The weather in Minnesota has been absolutely fantastic. And with that I haven’t really been doing homework…oh well. Today I had a interview with the CEO of select comfort for a Dartmouth interview and it went really well. I’m thinking that because I got this interview so late in the admission process that might be a good sign that I was on the fence? We will see.

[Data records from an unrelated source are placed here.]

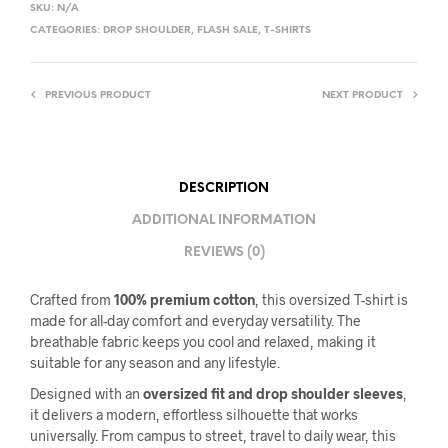
SKU:
N/A
CATEGORIES:
DROP SHOULDER
,
FLASH SALE
,
T-SHIRTS
PREVIOUS PRODUCT
NEXT PRODUCT
DESCRIPTION
ADDITIONAL INFORMATION
REVIEWS (0)
Crafted from
100% premium cotton
, this oversized T-shirt is
made for all-day comfort and everyday versatility. The
breathable fabric keeps you cool and relaxed, making it
suitable for any season and any lifestyle.
Designed with an
oversized fit and drop shoulder sleeves
,
it delivers a modern, effortless silhouette that works
universally. From campus to street, travel to daily wear, this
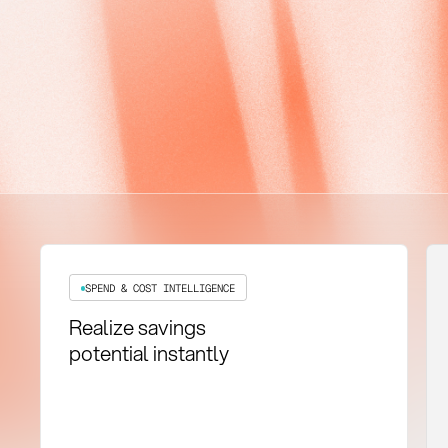
SPEND & COST INTELLIGENCE
Realize savings
potential instantly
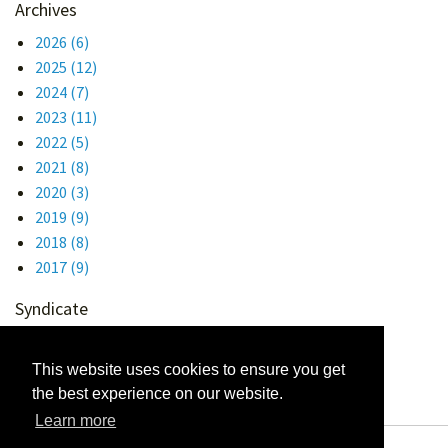
Archives
2026
(6)
2025
(12)
2024
(7)
2023
(11)
2022
(5)
2021
(8)
2020
(3)
2019
(9)
2018
(8)
2017
(9)
Syndicate
Atom 1.0
RSS
This website uses cookies to ensure you get
the best experience on our website.
Learn more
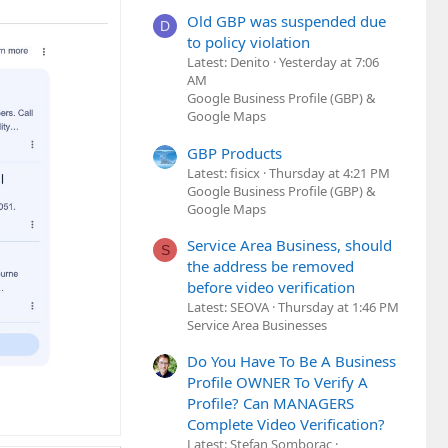
Old GBP was suspended due
D
to policy violation
Latest: Denito
Yesterday at 7:06
AM
Google Business Profile (GBP) &
Google Maps
GBP Products
Latest: fisicx
Thursday at 4:21 PM
Google Business Profile (GBP) &
Google Maps
Service Area Business, should
S
the address be removed
before video verification
Latest: SEOVA
Thursday at 1:46 PM
Service Area Businesses
Do You Have To Be A Business
Profile OWNER To Verify A
Profile? Can MANAGERS
Complete Video Verification?
Latest: Stefan Somborac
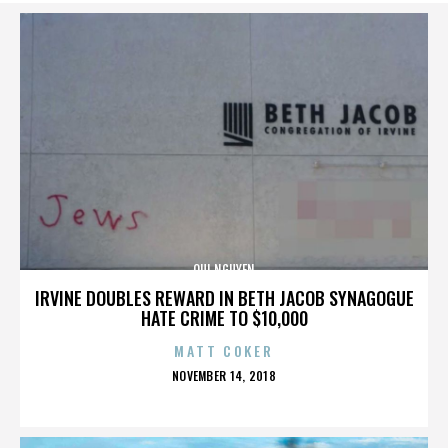
QUI NGUYEN
IRVINE DOUBLES REWARD IN BETH JACOB SYNAGOGUE
HATE CRIME TO $10,000
MATT COKER
POSTED
NOVEMBER 14, 2018
ON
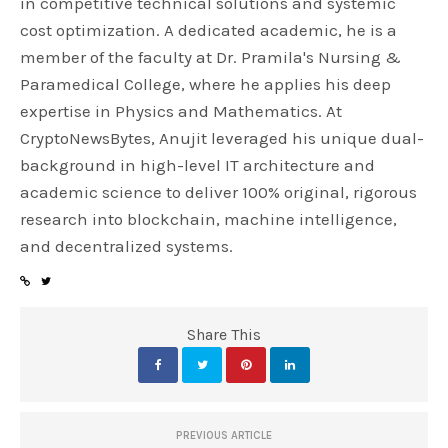
in competitive technical solutions and systemic
cost optimization. A dedicated academic, he is a
member of the faculty at Dr. Pramila's Nursing &
Paramedical College, where he applies his deep
expertise in Physics and Mathematics. At
CryptoNewsBytes, Anujit leveraged his unique dual-
background in high-level IT architecture and
academic science to deliver 100% original, rigorous
research into blockchain, machine intelligence,
and decentralized systems.
Share This
PREVIOUS ARTICLE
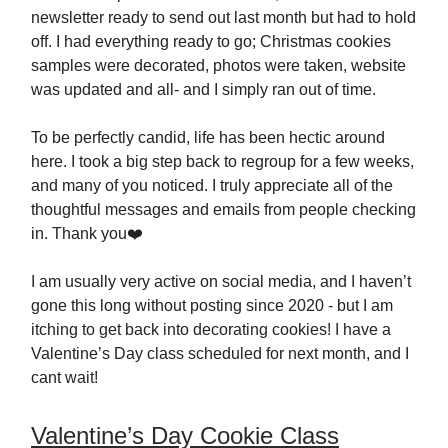
newsletter ready to send out last month but had to hold
off. I had everything ready to go; Christmas cookies
samples were decorated, photos were taken, website
was updated and all- and I simply ran out of time.
To be perfectly candid, life has been hectic around
here. I took a big step back to regroup for a few weeks,
and many of you noticed. I truly appreciate all of the
thoughtful messages and emails from people checking
in. Thank you❤️
I am usually very active on social media, and I haven’t
gone this long without posting since 2020 - but I am
itching to get back into decorating cookies! I have a
Valentine’s Day class scheduled for next month, and I
cant wait!
Valentine’s Day Cookie Class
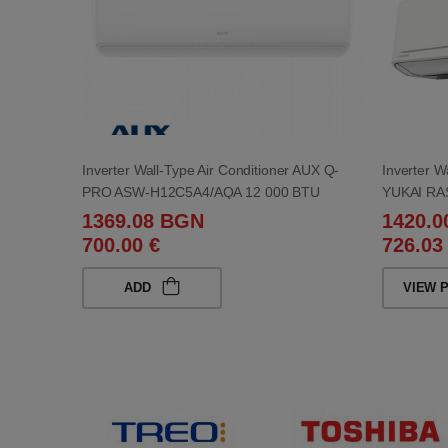
Inverter Wall-Type Air Conditioner AUX Q-
Inverter W
PRO ASW-H12C5A4/AQA 12 000 BTU
YUKAI RA
1369.08 BGN
1420.
700.00 €
726.03
ADD
VIEW 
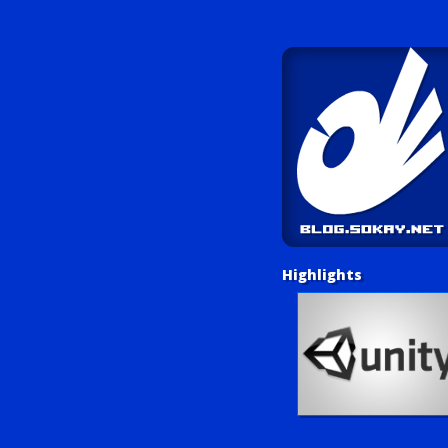
Highlights
Unity Tutorials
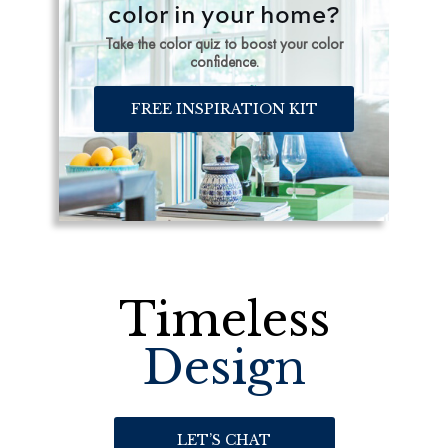
color in your home?
Take the color quiz to boost your color
confidence.
FREE INSPIRATION KIT
Timeless
Design
LET’S CHAT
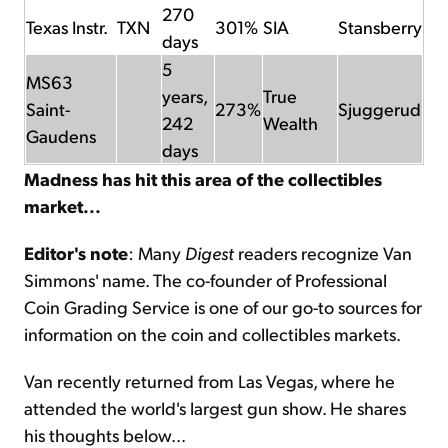
270
Texas Instr.
TXN
301%
SIA
Stansberry
days
5
MS63
years,
True
Saint-
273%
Sjuggerud
242
Wealth
Gaudens
days
Madness has hit this area of the collectibles
market...
Editor's note
: Many
Digest
readers recognize Van
Simmons' name. The co-founder of Professional
Coin Grading Service is one of our go-to sources for
information on the coin and collectibles markets.
Van recently returned from Las Vegas, where he
attended the world's largest gun show. He shares
his thoughts below...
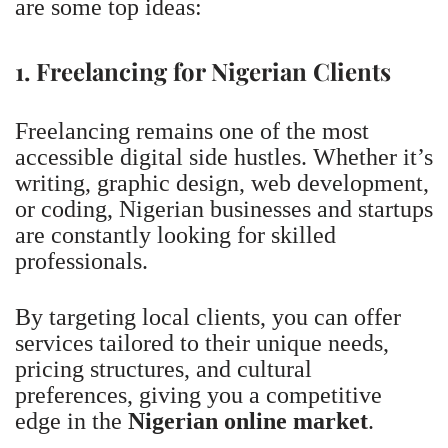
are some top ideas:
1. Freelancing for Nigerian Clients
Freelancing remains one of the most
accessible digital side hustles. Whether it’s
writing, graphic design, web development,
or coding, Nigerian businesses and startups
are constantly looking for skilled
professionals.
By targeting local clients, you can offer
services tailored to their unique needs,
pricing structures, and cultural
preferences, giving you a competitive
edge in the
Nigerian online market
.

Swimming officially ended last Monday with a banquet which means I’m officially done for at least a month! In the meantime I plan on going out for the Ultimate frisbee team, (I was actually offered captainship of the B team). But I love ultimate it gives me time outside and I can workout the way I want. So this week I’ve been interval training with running as well I’m lifting weights in hopes that I could bulk up and perhaps finally get that six pack? Gotta have something to get the fella’s attention. 😉

Anywho, I hope all of you readers are having a good early spring like me! I think I might be doing the cinnamon challenge later today or this week?

Underneath It All

About a month ago, a guy named Matt emailed me informing me that he started a blog about him and his journey with his sexuality. He’s a senior in Long Island New York and after about a month I’d say Matt has a impressive collection of posts. Check out his blog HERE

13

 

13th in the whole state of Minnesota. Not a bad way to finish my season. I’m happy to announce that now I’ll be taking a break from swimming this spring to really make my senior year the best it can be. Although my end of senior year plans changed quite a bit and I’ll probably end up going to prom with a girl, I’m still going to make it one hell of a year. Here are some of my plans this spring:

  • Go to all of our Boy’s hockey team state games and participate in all of the festivities
  • Go out for the Ultimate Frisbee team (I did it last year as well)
  • May Program- After all of our AP exams seniors get to take the last 2 weeks of school and intern or do a project which is bound to be fun. I’m thinking about maybe interning with Target, or doing something equal rights related.
  • Spring break! Going down to South Padre in April!
  • Figure out where I’m going to college!
  • Prom?
  • Work out more- I want to bulk up a bit more and work on my (non existent) six pack and maybe get a butt(swimmers have tiny asses)
  • Hang with friends- during swim season I had to pass on a lot of parties and such but now it’s all about the parties.
  • TEC- That religious retreat I talked about earlier this year, well for this one I’m the guy in charge with one of my girl friends.

I think that’s about it. Looks pretty good to me!

Anyway I hope all you guys have been having a great weekend!